The music of American composer George Walker (1922-2018) has been featured in the National Symphony Orchestra’s Beethoven & American Masters series; its last concerts, at the Kennedy Center on June 1, 2 and 3, will include one of his orchestral works.

As Nicole Lacroix has written in Classical Score and in the May issue of WETA Magazine, Gianandrea Noseda and the NSO included Walker in this series partly to celebrate his centennial, beginning with a concert last year that featured the fourth of five orchestral works to which Walker gave the title Sinfonia.

John Banther’s conversation with George Walker’s friend and colleague, Dr. Mickey Terry below

The series ends with two works by Beethoven: the overture to the music he composed for Salvatore Viganò’s 1801 ballet The Creatures of Prometheus, and his last orchestral work, the Symphony No. 9, composed almost a full quarter-century after the Prometheus ballet. The concert program’s companion to these two pieces that bookend Beethoven’s maturity is a fairly late work of Walker’s, the Sinfonia No. 3.

Walker’s music has been played by numerous American orchestras and ensembles, and his renown earned him many a commission, but the Sinfonia No. 3, composed in 2003, was not commissioned; it seems to have sprung solely from Walker’s meticulous yet vast creativity. It is in three distinctive movements, each of which bears only a numerical metronome mark for a title. This terse, nearly cryptic enumeration of his intent also differs from another Sinfonia featured in this NSO series, Walker’s last completed work, the programmatic Sinfonia No. 5, “Visions”, an anguished yet undeterred response to the 2015 mass shooting at Mother Emanuel AME Church. If Walker had anything other than “absolute music” in mind for the Sinfonia No. 3, he kept it to himself.

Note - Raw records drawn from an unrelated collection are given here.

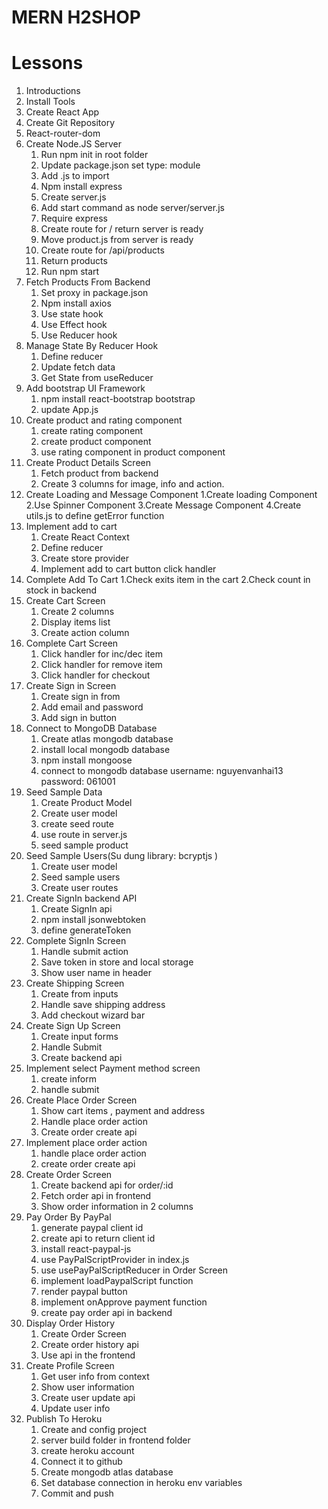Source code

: # MERN H2SHOP

# Lessons

1.  Introductions
2.  Install Tools
3.  Create React App
4.  Create Git Repository
5.  React-router-dom
6.  Create Node.JS Server
    1.  Run npm init in root folder
    2.  Update package.json set type: module
    3.  Add .js to import
    4.  Npm install express
    5.  Create server.js
    6.  Add start command as node server/server.js
    7.  Require express
    8.  Create route for / return server is ready
    9.  Move product.js from server is ready
    10. Create route for /api/products
    11. Return products
    12. Run npm start
7.  Fetch Products From Backend
    1.  Set proxy in package.json
    2.  Npm install axios
    3.  Use state hook
    4.  Use Effect hook
    5.  Use Reducer hook
8.  Manage State By Reducer Hook
    1.  Define reducer
    2.  Update fetch data
    3.  Get State from useReducer
9.  Add bootstrap UI Framework
    1. npm install react-bootstrap bootstrap
    2. update App.js
10. Create product and rating component
    1.  create rating component
    2.  create product component
    3.  use rating component in product component
11. Create Product Details Screen
    1.  Fetch product from backend
    2.  Create 3 columns for image, info and action.
12. Create Loading and Message Component
    1.Create loading Component
    2.Use Spinner Component
    3.Create Message Component
    4.Create utils.js to define getError function
13. Implement add to cart
    1. Create React Context
    2. Define reducer
    3. Create store provider
    4. Implement add to cart button click handler
14. Complete Add To Cart
    1.Check exits item in the cart
    2.Check count in stock in backend
15. Create Cart Screen
    1. Create 2 columns
    2. Display items list
    3. Create action column
16. Complete Cart Screen
    1. Click handler for inc/dec item
    2. Click handler for remove item
    3. Click handler for checkout
17. Create Sign in Screen
    1. Create sign in from
    2. Add email and password
    3. Add sign in button
18. Connect to MongoDB Database
    1. Create atlas mongodb database
    2. install local mongodb database
    3. npm install mongoose
    4. connect to mongodb database
       username: nguyenvanhai13
       password: 061001
19. Seed Sample Data
    1. Create Product Model
    2. Create user model
    3. create seed route
    4. use route in server.js
    5. seed sample product
20. Seed Sample Users(Su dung library: bcryptjs )
    1. Create user model
    2. Seed sample users
    3. Create user routes
21. Create SignIn backend API
    1. Create SignIn api
    2. npm install jsonwebtoken
    3. define generateToken
22. Complete SignIn Screen
    1. Handle submit action
    2. Save token in store and local storage
    3. Show user name in header
23. Create Shipping Screen
    1. Create from inputs
    2. Handle save shipping address
    3. Add checkout wizard bar
24. Create Sign Up Screen
    1. Create input forms
    2. Handle Submit
    3. Create backend api
25. Implement select Payment method screen
    1. create inform
    2. handle submit
26. Create Place Order Screen
    1. Show cart items , payment and address
    2. Handle place order action
    3. Create order create api
27. Implement place order action
    1. handle place order action
    2. create order create api
28. Create Order Screen
    1. Create backend api for order/:id
    2. Fetch order api in frontend
    3. Show order information in 2 columns
29. Pay Order By PayPal
    1. generate paypal client id
    2. create api to return client id
    3. install react-paypal-js
    4. use PayPalScriptProvider in index.js
    5. use usePayPalScriptReducer in Order Screen
    6. implement loadPaypalScript function
    7. render paypal button
    8. implement onApprove payment function
    9. create pay order api in backend
30. Display Order History
    1. Create Order Screen
    2. Create order history api
    3. Use api in the frontend
31. Create Profile Screen
    1. Get user info from context
    2. Show user information
    3. Create user update api
    4. Update user info
32. Publish To Heroku
    1. Create and config project
    2. server build folder in frontend folder
    3. create heroku account
    4. Connect it to github
    5. Create mongodb atlas database
    6. Set database connection in heroku env variables
    7. Commit and push
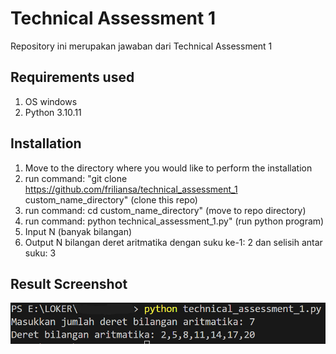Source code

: # Technical Assessment 1
Repository ini merupakan jawaban dari Technical Assessment 1

## Requirements used
1. OS windows
2. Python 3.10.11

## Installation
1. Move to the directory where you would like to perform the installation
2. run command: "git clone https://github.com/friliansa/technical_assessment_1 custom_name_directory" (clone this repo)
3. run command: cd custom_name_directory" (move to repo directory)
4. run command: python technical_assessment_1.py" (run python program)
5. Input N (banyak bilangan)
6. Output N bilangan deret aritmatika dengan suku ke-1: 2 dan selisih antar suku: 3

## Result Screenshot

![Screenshot Proyek](assets/image.png)
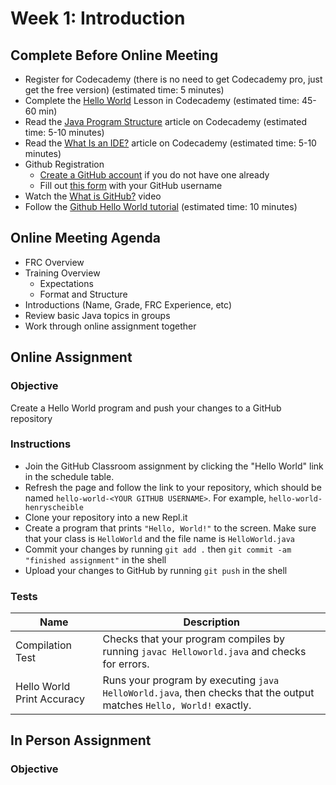 # Week 1: Introduction
## Complete Before Online Meeting
* Register for Codecademy (there is no need to get Codecademy pro, just get the  free version) (estimated time: 5 minutes)
* Complete the [Hello World](https://www.codecademy.com/courses/learn-java/lessons/hello-world-java) Lesson in Codecademy (estimated time: 45-60 min)
* Read the [Java Program Structure](https://www.codecademy.com/courses/learn-java/articles/java-program-structure) article on Codecademy (estimated time: 5-10 minutes)
* Read the [What Is an IDE?](https://www.codecademy.com/courses/learn-java/articles/what-is-an-ide) article on Codecademy (estimated time: 5-10 minutes)
* Github Registration
    * [Create a GitHub account](https://github.com/signup) if you do not have one already
    * Fill out [this form](https://forms.gle/RiuH2QapUSE5yNRV7) with your GitHub username
* Watch the [What is GitHub?](https://www.youtube.com/watch?v=w3jLJU7DT5E) video
* Follow the [Github Hello World tutorial](https://guides.github.com/activities/hello-world/) (estimated time: 10 minutes)

## Online Meeting Agenda

* FRC Overview
* Training Overview
    * Expectations
    * Format and Structure
* Introductions (Name, Grade, FRC Experience, etc)
* Review basic Java topics in groups
* Work through online assignment together

## Online Assignment

### Objective
Create a Hello World program and push your changes to a GitHub repository

### Instructions
* Join the GitHub Classroom assignment by clicking the "Hello World" link in the schedule table.
* Refresh the page and follow the link to your repository, which should be named `hello-world-<YOUR GITHUB USERNAME>`. For example, `hello-world-henryscheible`
* Clone your repository into a new Repl.it
* Create a program that prints `"Hello, World!"` to the screen. Make sure that your class is `HelloWorld` and the file name is `HelloWorld.java`
* Commit your changes by running `git add .` then `git commit -am "finished assignment"` in the shell
* Upload your changes to GitHub  by running `git push` in the shell

### Tests
| Name | Description |
| --- | --- |
| Compilation Test | Checks that your program compiles by running `javac Helloworld.java` and checks for errors. |
| Hello World Print Accuracy | Runs your program by executing `java HelloWorld.java`, then checks that the output matches `Hello, World!` exactly. |

## In Person Assignment

### Objective

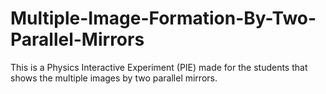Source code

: # Multiple-Image-Formation-By-Two-Parallel-Mirrors
This is a Physics Interactive Experiment (PIE) made for the students that shows the multiple images by two parallel mirrors. 
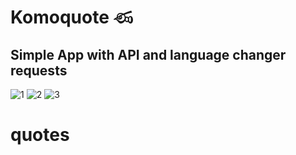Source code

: # Komoquote ණ
## Simple App with API and language changer requests
![1](https://user-images.githubusercontent.com/58357980/150469300-0337e2e6-983a-4cfb-933a-f7d87e3262a2.png)
![2](https://user-images.githubusercontent.com/58357980/150469304-92a296a7-97e0-4b59-bdd9-a7d7ac4af9f7.png)
![3](https://user-images.githubusercontent.com/58357980/150469306-cd724d8f-94b6-4097-a781-2f1e8d3466fc.png)
# quotes
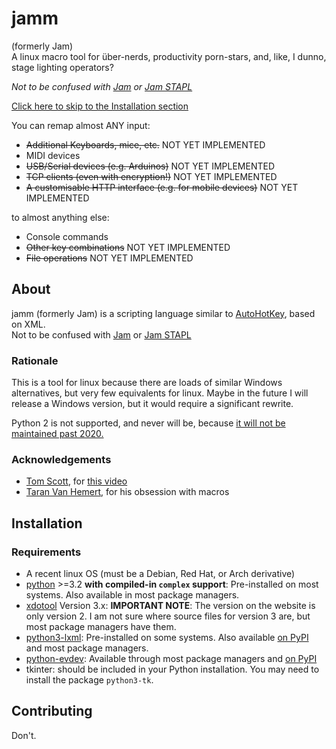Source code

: # jamm
(formerly Jam)  
A linux macro tool for über-nerds, productivity porn-stars, and, like, I dunno, stage lighting operators? 

*Not to be confused with [Jam](https://lets-jam.org) or [Jam STAPL](https://www.altera.com/support/support-resources/download/programming/jam.html)*

[Click here to skip to the Installation section](#installation)

You can remap almost ANY input:
 - ~~Additional Keyboards, mice, etc.~~ NOT YET IMPLEMENTED
 - MIDI devices
 - ~~USB/Serial devices (e.g. Arduinos)~~ NOT YET IMPLEMENTED
 - ~~TCP clients (even with encryption!)~~ NOT YET IMPLEMENTED
 - ~~A customisable HTTP interface (e.g. for mobile devices)~~ NOT YET IMPLEMENTED
 
to almost anything else:
 - Console commands
 - ~~Other key combinations~~ NOT YET IMPLEMENTED
 - ~~File operations~~ NOT YET IMPLEMENTED

## About
jamm (formerly Jam) is a scripting language similar to 
[AutoHotKey](https://autohotkey.com), based on XML.  
Not to be confused with [Jam](https://lets-jam.org) or [Jam STAPL](https://www.altera.com/support/support-resources/download/programming/jam.html)
### Rationale
This is a tool for linux because there are loads of
similar Windows alternatives, but very few equivalents
for linux. Maybe in the future I will release a Windows
version, but it would require a significant rewrite.

Python 2 is not supported, and never will be, because 
[it will not be maintained past 2020.](https://pythonclock.org)
### Acknowledgements
 - [Tom Scott](https://tomscott.com), for [this video](https://youtu.be/lIFE7h3m40U)
 - [Taran Van Hemert](https://twitter.com/TaranVH), for his obsession with macros
## Installation
### Requirements
 - A recent linux OS (must be a Debian, Red Hat, or Arch derivative)
 - [python](https://python.org) >=3.2 **with compiled-in `complex` support**: 
 Pre-installed on most systems. Also available in most package managers.
 - [xdotool](https://www.semicomplete.com/projects/xdotool/semicomplete.com/projects/xdotool)
 Version 3.x: **IMPORTANT NOTE**: The version on the 
 website is only version 2. I am not sure where source files for
 version 3 are, but most package managers have them.
 - [python3-lxml](https://lxml.de): Pre-installed on some systems.
 Also available [on PyPI](https://pypi.python.org/pypi/lxml/4.1.1) 
 and most package managers.
 - [python-evdev](https://python-evdev.readthedocs.io): Available
 through most package managers and [on PyPI](https://pypi.python.org/pypi/evdev)
 - tkinter: should be included in your Python installation. You
 may need to install the package `python3-tk`.
 
## Contributing
Don't.  
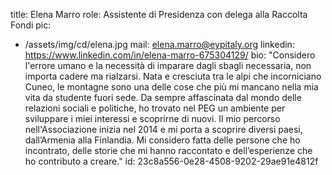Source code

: title: Elena Marro
role: Assistente di Presidenza con delega alla Raccolta Fondi
pic:
  - /assets/img/cd/elena.jpg
mail: elena.marro@eypitaly.org
linkedin: https://www.linkedin.com/in/elena-marro-675304129/
bio: "Considero l'errore umano e la necessità di imparare dagli sbagli necessaria, non importa cadere ma rialzarsi. Nata e cresciuta tra le alpi che incorniciano Cuneo, le montagne sono una delle cose che più mi mancano nella mia vita da studente fuori sede. Da sempre affascinata dal mondo delle relazioni sociali e politiche, ho trovato nel PEG un ambiente per sviluppare i miei interessi e scoprirne di nuovi. Il mio percorso nell'Associazione inizia nel 2014 e mi porta a scoprire diversi paesi, dall’Armenia alla Finlandia. Mi considero fatta delle persone che ho incontrato, delle storie che mi hanno raccontato e dell’esperienze che ho contributo a creare."
id: 23c8a556-0e28-4508-9202-29ae91e4812f

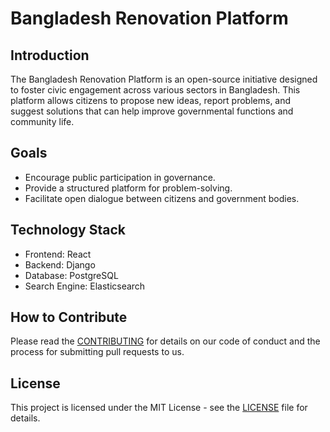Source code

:# Bangladesh Renovation Platform

## Introduction

The Bangladesh Renovation Platform is an open-source initiative designed to foster civic engagement across various
sectors in Bangladesh. This platform allows citizens to propose new ideas, report problems, and suggest solutions that
can help improve governmental functions and community life.

## Goals

- Encourage public participation in governance.
- Provide a structured platform for problem-solving.
- Facilitate open dialogue between citizens and government bodies.

## Technology Stack

- Frontend: React
- Backend: Django
- Database: PostgreSQL
- Search Engine: Elasticsearch

## How to Contribute

Please read the [CONTRIBUTING](CONTRIBUTING.md) for details on our code of conduct and the process for submitting pull requests to us.

## License

This project is licensed under the MIT License - see the [LICENSE](LICENSE) file for details.
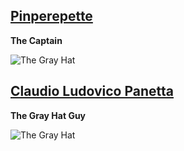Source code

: ## [Pinperepette](http://twitter.com/pinperepette)

**The Captain**

![The Gray Hat](http://s.gravatar.com/avatar/843a6459c83b20e8510535ee89d73985?s=160)

## [Claudio Ludovico Panetta](https://twitter.com/ludo237)

**The Gray Hat Guy**

![The Gray Hat](https://s.gravatar.com/avatar/2dca89fe809118d3a93d5a51e2cd28bd?s=160)
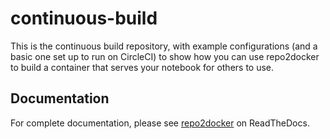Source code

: # continuous-build

This is the continuous build repository, with example configurations (and a basic 
one set up to run on CircleCI) to show how you can use repo2docker to build
a container that serves your notebook for others to use.

## Documentation

For complete documentation, please see 
[repo2docker](https://repo2docker.readthedocs.io/en/latest/deploy.html) 
on ReadTheDocs.
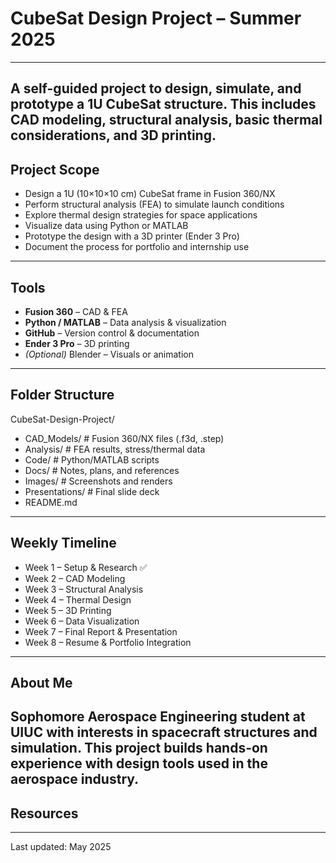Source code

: # CubeSat Design Project – Summer 2025
---
A self-guided project to design, simulate, and prototype a 1U CubeSat structure. This includes CAD modeling, structural analysis, basic thermal considerations, and 3D printing.
---
## Project Scope

- Design a 1U (10×10×10 cm) CubeSat frame in Fusion 360/NX  
- Perform structural analysis (FEA) to simulate launch conditions  
- Explore thermal design strategies for space applications  
- Visualize data using Python or MATLAB  
- Prototype the design with a 3D printer (Ender 3 Pro)  
- Document the process for portfolio and internship use  

---
## Tools

- **Fusion 360** – CAD & FEA  
- **Python / MATLAB** – Data analysis & visualization  
- **GitHub** – Version control & documentation  
- **Ender 3 Pro** – 3D printing  
- *(Optional)* Blender – Visuals or animation  
---
## Folder Structure

CubeSat-Design-Project/
 - CAD_Models/ # Fusion 360/NX files (.f3d, .step)
 - Analysis/ # FEA results, stress/thermal data
 - Code/ # Python/MATLAB scripts
 - Docs/ # Notes, plans, and references
 - Images/ # Screenshots and renders
 - Presentations/ # Final slide deck
 - README.md
---
## Weekly Timeline

- Week 1 – Setup & Research ✅  
- Week 2 – CAD Modeling  
- Week 3 – Structural Analysis  
- Week 4 – Thermal Design  
- Week 5 – 3D Printing  
- Week 6 – Data Visualization  
- Week 7 – Final Report & Presentation  
- Week 8 – Resume & Portfolio Integration  

---
## About Me

Sophomore Aerospace Engineering student at UIUC with interests in spacecraft structures and simulation. This project builds hands-on experience with design tools used in the aerospace industry.
---
## Resources

---
Last updated: May 2025
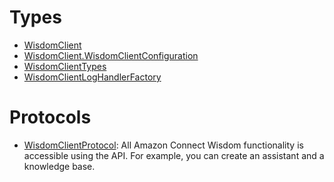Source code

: # Types

  - [WisdomClient](/aws-sdk-swift/reference/0.x/AWSWisdom/WisdomClient)
  - [WisdomClient.WisdomClientConfiguration](/aws-sdk-swift/reference/0.x/AWSWisdom/WisdomClient_WisdomClientConfiguration)
  - [WisdomClientTypes](/aws-sdk-swift/reference/0.x/AWSWisdom/WisdomClientTypes)
  - [WisdomClientLogHandlerFactory](/aws-sdk-swift/reference/0.x/AWSWisdom/WisdomClientLogHandlerFactory)

# Protocols

  - [WisdomClientProtocol](/aws-sdk-swift/reference/0.x/AWSWisdom/WisdomClientProtocol):
    All Amazon Connect Wisdom functionality is accessible using the API. For example, you can create an
    assistant and a knowledge base.
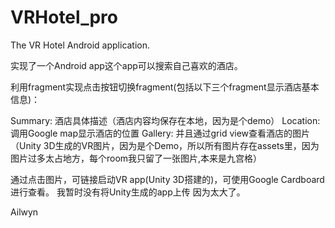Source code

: # VRHotel_pro

The VR Hotel Android application.

实现了一个Android app这个app可以搜索自己喜欢的酒店。

利用fragment实现点击按钮切换fragment(包括以下三个fragment显示酒店基本信息)：

Summary: 酒店具体描述（酒店内容均保存在本地，因为是个demo）
Location: 调用Google map显示酒店的位置
Gallery: 并且通过grid view查看酒店的图片（Unity 3D生成的VR图片，因为是个Demo，所以所有图片存在assets里，因为图片过多太占地方，每个room我只留了一张图片,本来是九宫格）

通过点击图片，可链接启动VR app(Unity 3D搭建的)，可使用Google Cardboard进行查看。
我暂时没有将Unity生成的app上传 因为太大了。

Ailwyn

The paring of this piece with Beethoven’s Prometheus overture and Ninth Symphony is a brilliant choice. Like Beethoven’s Ninth, Walker’s Third Sinfonia is edged with both majesty and menace. Its first movement (“ = 76”) opens abruptly with a bold, uncompromising five-note motif — dare I say reminiscent of the explosive opening of the finale to Beethoven’s Ninth? Long chords form robust pillars of sound strung together by cables of angular melody. The lyrical second movement (“ = 54”) is of a sound-world not so far removed from the yearning slow movement of the Ninth. Its final section, “ = 72 to 88,” is imbued with an alla marcia insistence perhaps cut from a cloth with which the memorable tenor solo in the Ode to Joy is woven. Beethoven ends his last symphony with a colossal paean to universal fellowship and harmony; Walker, in a musical idiom that, I think, could only have been American-born, ends his Sinfonia No. 3 unbowed and undaunted: it bears the Promethean scars of bringing a fiery perseverance to the world, yet those ever-renewed wounds do not blot out an inextinguishable generosity and vitality.